Set task: Copy the material verbatim from its first line through the line that reads "common name: Symmetrical brain coral", including that line.

Record list:
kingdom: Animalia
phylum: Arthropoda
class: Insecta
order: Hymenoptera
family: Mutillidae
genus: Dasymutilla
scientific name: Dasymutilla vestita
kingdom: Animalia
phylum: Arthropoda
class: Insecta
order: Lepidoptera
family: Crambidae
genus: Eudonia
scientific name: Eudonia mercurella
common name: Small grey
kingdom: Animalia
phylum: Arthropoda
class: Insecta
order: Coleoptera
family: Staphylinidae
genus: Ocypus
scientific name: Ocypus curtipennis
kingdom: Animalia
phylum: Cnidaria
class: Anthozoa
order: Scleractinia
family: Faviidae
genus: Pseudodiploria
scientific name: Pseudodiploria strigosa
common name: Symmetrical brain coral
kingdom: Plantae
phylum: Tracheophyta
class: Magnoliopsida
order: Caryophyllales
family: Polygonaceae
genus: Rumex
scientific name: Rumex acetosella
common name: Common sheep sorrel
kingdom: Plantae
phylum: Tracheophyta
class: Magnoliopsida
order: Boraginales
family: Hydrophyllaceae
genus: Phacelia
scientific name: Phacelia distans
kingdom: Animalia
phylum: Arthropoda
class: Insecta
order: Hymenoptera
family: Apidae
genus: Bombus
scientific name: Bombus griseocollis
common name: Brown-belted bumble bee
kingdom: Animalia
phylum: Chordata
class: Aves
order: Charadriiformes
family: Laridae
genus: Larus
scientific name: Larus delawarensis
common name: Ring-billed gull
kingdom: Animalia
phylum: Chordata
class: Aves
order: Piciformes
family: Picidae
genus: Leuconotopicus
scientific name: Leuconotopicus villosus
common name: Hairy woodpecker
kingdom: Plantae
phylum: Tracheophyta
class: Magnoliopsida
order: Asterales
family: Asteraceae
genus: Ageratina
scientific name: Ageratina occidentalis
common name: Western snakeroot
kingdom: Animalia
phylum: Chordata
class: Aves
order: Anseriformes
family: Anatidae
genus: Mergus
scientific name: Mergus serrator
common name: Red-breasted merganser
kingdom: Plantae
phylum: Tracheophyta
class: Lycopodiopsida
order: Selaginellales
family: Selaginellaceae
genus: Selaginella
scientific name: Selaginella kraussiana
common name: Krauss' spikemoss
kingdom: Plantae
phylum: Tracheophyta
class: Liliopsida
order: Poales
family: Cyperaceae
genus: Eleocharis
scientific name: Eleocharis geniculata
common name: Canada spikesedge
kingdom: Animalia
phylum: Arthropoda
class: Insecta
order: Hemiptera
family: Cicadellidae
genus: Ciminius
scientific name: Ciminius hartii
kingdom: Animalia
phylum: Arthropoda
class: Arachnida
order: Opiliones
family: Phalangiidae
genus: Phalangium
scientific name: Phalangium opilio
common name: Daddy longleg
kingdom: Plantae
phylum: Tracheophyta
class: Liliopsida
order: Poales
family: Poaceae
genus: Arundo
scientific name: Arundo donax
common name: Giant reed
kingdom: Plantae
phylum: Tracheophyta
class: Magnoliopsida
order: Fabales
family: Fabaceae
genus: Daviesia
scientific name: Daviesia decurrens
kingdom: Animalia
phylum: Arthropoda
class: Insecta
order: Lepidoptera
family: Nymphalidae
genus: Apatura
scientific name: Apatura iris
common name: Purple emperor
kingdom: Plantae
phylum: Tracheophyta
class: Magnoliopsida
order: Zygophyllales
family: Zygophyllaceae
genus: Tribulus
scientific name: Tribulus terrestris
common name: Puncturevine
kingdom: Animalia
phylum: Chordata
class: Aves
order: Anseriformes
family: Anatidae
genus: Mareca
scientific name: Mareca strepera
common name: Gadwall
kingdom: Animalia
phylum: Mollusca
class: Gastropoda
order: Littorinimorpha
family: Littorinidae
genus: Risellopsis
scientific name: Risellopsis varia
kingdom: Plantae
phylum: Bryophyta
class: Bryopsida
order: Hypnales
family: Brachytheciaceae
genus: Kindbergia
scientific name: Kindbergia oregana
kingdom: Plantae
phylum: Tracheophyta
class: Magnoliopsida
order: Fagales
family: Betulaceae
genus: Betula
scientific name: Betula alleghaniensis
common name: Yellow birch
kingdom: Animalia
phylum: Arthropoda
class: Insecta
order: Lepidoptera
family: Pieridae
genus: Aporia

Problem solution:
kingdom: Animalia
phylum: Arthropoda
class: Insecta
order: Hymenoptera
family: Mutillidae
genus: Dasymutilla
scientific name: Dasymutilla vestita
kingdom: Animalia
phylum: Arthropoda
class: Insecta
order: Lepidoptera
family: Crambidae
genus: Eudonia
scientific name: Eudonia mercurella
common name: Small grey
kingdom: Animalia
phylum: Arthropoda
class: Insecta
order: Coleoptera
family: Staphylinidae
genus: Ocypus
scientific name: Ocypus curtipennis
kingdom: Animalia
phylum: Cnidaria
class: Anthozoa
order: Scleractinia
family: Faviidae
genus: Pseudodiploria
scientific name: Pseudodiploria strigosa
common name: Symmetrical brain coral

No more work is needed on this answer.